A tale of two unique U.S. presidential candidates has ended, and one of them, Barack Obama, will inherit, along with the White House, what has been called the most dangerous of times.
Against that general backdrop, it should be noted that we also face the best of times in terms of the positive changes that could take place in America and the world. And, truth be told, we stand before the worst of times because of global economic uncertainties that confuse and surprise even the most sophisticated and trusted gurus on these matters. Further, it is a fact that we have penetrated deeper into the age of wisdom, with more access to information and greater potential at our fingertips through technology, science and imagination than ever before. Yet, sadly, we simultaneously remain in the age of foolishness, in which we allow, ignore or insufficiently address problems that threaten our very civilization and values, from global climate change to terrorism to human trafficking to nuclear proliferation. Along with those issues, we must deal with terribly volatile tensions in multiple parts of the world, including Afghanistan, Iran, Iraq, Israel and the Palestinian territories, the Koreas, Pakistan and beyond.
Given such circumstances, why would anyone desire and seek the presidency of the United States? Well, we should be thankful that qualified people do, for without leadership, of the visionary, strategic, proactive and multilateral kind, we surely would be lost. President-elect Obama clearly has the intellect and the savvy to tackle the challenges that lie ahead. In areas where he lacks experience or knowledge, he has the good sense to appoint people with the necessary skills. My hope is that he will select at least some of them with bipartisanship as his guide.
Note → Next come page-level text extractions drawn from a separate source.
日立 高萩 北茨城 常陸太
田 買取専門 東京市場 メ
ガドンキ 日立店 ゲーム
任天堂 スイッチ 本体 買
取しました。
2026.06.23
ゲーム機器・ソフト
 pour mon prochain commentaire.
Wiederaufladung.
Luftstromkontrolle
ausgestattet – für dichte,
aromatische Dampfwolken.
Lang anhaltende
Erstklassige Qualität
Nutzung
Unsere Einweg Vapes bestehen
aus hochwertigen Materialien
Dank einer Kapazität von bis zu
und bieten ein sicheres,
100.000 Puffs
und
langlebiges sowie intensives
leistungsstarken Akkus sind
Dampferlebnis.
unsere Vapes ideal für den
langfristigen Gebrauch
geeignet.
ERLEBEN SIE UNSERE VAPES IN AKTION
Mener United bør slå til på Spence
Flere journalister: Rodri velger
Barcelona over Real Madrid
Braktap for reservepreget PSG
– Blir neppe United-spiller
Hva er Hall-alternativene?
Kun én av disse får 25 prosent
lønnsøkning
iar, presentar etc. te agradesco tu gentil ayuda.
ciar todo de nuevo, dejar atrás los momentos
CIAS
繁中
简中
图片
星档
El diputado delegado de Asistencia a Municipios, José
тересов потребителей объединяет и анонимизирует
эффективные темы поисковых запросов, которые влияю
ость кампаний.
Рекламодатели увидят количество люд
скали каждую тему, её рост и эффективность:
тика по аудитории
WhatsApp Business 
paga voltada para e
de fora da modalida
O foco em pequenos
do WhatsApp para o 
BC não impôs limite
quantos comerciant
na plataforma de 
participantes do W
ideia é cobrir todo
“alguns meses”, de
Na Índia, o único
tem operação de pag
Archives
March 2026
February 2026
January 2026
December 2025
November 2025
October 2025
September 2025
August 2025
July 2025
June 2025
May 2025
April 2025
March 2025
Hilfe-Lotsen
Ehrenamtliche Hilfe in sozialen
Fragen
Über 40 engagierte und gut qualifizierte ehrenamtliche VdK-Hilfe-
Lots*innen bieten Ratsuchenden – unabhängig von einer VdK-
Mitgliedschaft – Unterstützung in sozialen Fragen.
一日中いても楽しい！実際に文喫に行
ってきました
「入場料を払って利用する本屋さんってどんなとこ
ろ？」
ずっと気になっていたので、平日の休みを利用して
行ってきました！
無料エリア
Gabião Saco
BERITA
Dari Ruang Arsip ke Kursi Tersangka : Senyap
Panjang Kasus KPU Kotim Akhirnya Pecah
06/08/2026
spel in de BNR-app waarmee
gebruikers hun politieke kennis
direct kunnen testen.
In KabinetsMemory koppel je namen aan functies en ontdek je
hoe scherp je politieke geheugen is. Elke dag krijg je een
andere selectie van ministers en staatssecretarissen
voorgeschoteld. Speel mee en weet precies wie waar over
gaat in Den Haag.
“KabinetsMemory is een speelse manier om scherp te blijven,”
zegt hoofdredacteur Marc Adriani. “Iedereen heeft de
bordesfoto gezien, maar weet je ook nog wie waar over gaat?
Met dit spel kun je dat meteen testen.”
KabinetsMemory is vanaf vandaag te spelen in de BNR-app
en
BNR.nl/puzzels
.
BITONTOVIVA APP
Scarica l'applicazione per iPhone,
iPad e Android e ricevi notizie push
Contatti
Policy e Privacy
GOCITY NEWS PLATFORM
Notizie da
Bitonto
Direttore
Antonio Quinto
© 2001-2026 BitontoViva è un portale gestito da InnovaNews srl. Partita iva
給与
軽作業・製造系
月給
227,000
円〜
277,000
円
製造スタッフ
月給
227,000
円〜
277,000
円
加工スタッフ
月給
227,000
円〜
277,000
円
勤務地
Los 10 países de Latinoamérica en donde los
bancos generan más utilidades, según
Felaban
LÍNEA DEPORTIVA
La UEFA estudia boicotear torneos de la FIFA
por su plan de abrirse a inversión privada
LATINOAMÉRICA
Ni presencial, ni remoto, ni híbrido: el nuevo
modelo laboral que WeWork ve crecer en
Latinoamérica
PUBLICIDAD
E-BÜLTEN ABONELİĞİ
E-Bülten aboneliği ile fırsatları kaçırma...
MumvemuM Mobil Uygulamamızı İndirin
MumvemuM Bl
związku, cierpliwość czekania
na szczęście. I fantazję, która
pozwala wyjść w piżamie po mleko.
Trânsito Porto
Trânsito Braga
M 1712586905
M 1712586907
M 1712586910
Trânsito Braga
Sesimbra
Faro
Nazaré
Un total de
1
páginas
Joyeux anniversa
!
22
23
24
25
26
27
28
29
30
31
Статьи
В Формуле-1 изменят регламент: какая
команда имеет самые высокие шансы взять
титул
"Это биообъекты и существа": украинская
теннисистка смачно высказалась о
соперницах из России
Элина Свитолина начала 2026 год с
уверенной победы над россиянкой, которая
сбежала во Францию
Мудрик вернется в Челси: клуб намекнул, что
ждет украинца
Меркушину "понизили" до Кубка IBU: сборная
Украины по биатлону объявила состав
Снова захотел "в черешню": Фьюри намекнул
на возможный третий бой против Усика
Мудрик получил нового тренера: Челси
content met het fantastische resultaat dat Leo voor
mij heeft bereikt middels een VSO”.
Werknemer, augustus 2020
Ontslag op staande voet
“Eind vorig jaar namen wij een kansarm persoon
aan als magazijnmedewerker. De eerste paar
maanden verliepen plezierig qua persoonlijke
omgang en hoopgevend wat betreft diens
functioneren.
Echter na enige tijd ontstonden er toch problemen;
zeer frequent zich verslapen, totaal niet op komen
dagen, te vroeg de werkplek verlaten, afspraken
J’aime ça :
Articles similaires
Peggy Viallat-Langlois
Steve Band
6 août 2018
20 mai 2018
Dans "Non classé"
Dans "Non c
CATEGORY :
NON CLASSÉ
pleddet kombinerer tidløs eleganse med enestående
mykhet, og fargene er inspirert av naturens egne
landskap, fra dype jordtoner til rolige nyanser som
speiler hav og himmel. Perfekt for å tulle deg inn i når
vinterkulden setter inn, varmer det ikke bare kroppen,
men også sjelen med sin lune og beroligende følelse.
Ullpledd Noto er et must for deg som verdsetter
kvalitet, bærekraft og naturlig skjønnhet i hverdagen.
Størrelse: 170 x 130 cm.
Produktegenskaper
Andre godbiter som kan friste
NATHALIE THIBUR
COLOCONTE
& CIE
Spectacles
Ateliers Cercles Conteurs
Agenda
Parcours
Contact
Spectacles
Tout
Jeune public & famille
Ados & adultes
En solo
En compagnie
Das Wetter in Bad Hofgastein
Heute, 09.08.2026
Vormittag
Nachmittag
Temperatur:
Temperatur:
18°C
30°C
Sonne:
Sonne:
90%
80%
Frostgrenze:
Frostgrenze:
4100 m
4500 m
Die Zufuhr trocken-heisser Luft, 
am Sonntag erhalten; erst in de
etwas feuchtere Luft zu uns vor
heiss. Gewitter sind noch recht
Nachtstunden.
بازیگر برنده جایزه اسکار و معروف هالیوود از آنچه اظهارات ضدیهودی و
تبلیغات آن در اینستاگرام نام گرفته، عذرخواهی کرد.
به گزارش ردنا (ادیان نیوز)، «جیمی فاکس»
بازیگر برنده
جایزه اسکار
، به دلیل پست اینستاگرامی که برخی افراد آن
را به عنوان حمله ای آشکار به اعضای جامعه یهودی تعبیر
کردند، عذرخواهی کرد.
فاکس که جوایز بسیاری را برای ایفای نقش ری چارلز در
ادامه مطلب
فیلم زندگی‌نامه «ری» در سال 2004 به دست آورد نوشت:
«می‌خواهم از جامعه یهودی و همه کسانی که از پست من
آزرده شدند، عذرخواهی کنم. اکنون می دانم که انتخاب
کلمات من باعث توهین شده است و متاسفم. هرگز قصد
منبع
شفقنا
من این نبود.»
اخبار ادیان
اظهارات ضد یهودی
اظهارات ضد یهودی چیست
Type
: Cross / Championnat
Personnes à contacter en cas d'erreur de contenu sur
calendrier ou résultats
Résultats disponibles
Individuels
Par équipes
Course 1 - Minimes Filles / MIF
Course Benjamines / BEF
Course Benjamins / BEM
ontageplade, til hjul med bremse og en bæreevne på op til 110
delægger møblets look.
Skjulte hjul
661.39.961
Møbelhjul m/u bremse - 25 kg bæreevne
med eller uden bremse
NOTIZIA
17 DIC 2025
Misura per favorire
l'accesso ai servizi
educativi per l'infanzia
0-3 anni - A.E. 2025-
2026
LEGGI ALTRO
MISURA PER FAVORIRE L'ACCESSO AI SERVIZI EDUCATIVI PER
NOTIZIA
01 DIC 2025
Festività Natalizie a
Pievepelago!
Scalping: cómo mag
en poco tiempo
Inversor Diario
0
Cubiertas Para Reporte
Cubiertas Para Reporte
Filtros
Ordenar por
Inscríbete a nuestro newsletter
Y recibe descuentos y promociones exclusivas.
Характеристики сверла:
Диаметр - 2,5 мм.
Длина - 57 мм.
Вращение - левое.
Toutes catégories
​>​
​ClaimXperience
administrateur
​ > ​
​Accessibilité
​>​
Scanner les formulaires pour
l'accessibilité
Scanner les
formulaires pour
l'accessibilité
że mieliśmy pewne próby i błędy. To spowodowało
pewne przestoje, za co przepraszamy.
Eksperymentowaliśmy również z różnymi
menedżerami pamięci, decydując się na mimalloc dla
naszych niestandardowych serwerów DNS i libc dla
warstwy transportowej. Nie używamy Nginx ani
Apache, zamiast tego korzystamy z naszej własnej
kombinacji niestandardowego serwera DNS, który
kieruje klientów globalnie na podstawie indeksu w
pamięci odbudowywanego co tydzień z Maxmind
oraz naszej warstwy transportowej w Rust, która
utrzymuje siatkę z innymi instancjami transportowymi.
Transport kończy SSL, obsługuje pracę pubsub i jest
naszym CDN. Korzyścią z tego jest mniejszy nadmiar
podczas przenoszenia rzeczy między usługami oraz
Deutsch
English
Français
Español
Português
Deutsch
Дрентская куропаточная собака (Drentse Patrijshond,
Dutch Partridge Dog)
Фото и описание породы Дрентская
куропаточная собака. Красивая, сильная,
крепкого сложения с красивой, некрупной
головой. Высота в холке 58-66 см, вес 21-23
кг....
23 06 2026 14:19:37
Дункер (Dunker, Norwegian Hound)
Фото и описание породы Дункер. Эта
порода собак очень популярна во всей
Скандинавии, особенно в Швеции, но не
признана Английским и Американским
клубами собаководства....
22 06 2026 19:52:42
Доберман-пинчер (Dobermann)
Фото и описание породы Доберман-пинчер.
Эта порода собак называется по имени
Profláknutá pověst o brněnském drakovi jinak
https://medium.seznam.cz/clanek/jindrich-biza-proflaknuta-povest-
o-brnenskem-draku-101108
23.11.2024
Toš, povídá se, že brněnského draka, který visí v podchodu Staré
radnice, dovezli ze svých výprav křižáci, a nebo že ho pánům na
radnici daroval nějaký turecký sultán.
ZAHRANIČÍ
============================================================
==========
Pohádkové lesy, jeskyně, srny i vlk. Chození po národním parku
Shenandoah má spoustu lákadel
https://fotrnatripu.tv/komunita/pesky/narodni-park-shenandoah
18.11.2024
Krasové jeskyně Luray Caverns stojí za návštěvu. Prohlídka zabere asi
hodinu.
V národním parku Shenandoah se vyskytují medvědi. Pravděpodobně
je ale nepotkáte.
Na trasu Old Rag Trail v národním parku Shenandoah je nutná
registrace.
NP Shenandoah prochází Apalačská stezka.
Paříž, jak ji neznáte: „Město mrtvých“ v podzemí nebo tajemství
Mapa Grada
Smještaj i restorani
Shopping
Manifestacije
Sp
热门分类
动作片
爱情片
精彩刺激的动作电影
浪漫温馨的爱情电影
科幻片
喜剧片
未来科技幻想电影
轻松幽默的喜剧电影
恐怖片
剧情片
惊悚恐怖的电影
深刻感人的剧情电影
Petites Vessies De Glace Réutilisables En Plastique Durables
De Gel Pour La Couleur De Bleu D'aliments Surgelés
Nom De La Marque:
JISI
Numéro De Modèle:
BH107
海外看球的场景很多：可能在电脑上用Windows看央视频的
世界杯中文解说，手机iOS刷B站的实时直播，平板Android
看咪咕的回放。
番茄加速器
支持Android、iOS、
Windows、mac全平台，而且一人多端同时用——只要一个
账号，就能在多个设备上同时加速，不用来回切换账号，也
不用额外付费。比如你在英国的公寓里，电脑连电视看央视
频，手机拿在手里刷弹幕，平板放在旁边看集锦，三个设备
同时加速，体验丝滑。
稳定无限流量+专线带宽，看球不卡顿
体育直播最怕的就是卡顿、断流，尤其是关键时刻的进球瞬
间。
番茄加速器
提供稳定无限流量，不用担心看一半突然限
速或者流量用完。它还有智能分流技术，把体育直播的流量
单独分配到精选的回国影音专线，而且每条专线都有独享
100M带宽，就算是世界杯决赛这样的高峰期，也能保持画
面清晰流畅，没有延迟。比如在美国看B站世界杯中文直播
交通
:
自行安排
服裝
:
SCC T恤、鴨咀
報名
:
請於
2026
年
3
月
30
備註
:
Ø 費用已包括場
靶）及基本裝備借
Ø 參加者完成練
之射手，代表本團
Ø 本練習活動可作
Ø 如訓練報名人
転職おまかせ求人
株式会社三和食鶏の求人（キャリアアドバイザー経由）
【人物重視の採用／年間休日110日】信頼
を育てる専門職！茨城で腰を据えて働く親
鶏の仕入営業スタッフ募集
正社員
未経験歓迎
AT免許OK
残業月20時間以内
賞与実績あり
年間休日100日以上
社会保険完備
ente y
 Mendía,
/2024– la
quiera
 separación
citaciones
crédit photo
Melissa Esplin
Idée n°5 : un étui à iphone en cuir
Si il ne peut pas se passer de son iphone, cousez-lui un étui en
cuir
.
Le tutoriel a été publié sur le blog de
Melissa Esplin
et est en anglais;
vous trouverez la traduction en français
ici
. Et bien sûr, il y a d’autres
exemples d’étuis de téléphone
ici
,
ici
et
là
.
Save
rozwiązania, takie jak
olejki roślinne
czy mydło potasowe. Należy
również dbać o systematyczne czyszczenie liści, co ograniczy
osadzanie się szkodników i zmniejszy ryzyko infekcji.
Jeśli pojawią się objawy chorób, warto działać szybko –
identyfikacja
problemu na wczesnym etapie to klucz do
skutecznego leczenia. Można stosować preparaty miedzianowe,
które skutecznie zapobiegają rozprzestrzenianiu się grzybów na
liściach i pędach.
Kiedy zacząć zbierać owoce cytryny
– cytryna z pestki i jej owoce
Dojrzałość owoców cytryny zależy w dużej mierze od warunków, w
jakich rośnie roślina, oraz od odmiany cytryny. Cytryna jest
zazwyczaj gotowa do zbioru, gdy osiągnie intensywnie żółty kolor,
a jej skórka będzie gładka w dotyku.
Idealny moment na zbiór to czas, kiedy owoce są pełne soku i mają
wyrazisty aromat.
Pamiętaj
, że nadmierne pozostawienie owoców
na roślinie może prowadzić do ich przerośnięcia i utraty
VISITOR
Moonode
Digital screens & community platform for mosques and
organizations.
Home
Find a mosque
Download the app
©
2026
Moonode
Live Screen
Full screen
That said, what is most important for us to remember at this moment is that Obama has been elected to serve as the president of all Americans. It is time to set aside the partisanship, rancor and nastiness of the campaign and join together in a manner that will give the new administration every opportunity to succeed. America has spent not just a long campaign but too much of the past few decades recklessly divided. If we have indeed entered the most dangerous of times, we cannot afford to allow such counterproductive sentiments to linger.
I am allowing my thoughts to drift back to the spring of 2007, when the race for the presidency was still new and the world appeared tumultuous but not as daunting as is now the case. Could Americans, understanding their declining relative place in the world, noting the rise of other powers and tallying the increasingly hostile perceptions of this country, bring the right candidates to the forefront? I sensed that the answer was yes and, in contrast with the inclination of many polls, that agents of change with their fingers on the future could succeed.
Obama, a U.S. senator from Illinois, I suggested, should logically be part of a Democratic dream team. I selected U.S. Sen. John McCain of Arizona to bear the banner for the Republican version. Then, in May of this year, more than 1,200 of my readers shared their presidential/vice-presidential pairing preferences, and many of them also defied polls. Some believed that Obama had the momentum to head the Democratic ticket, and that U.S. Sen. Joe Biden of Delaware should serve as his No. 2. On the Republican side, some readers endorsed a McCain-led ticket with a female governor or business leader at his side. They turned out to be right.
Now, however, all the speculation is over. Americans as a group have decided. The stage is Obama’s. A tremendous burden will fall to him, the most dangerous of times, but he will also receive an opportunity to ease the strains and make up for the mistakes that delivered us to this difficult period.
By summoning a renewed and expanded version of the audacity of hope that propelled his campaign, and with the assistance of all Americans, Obama can move us, this nation and our world forward.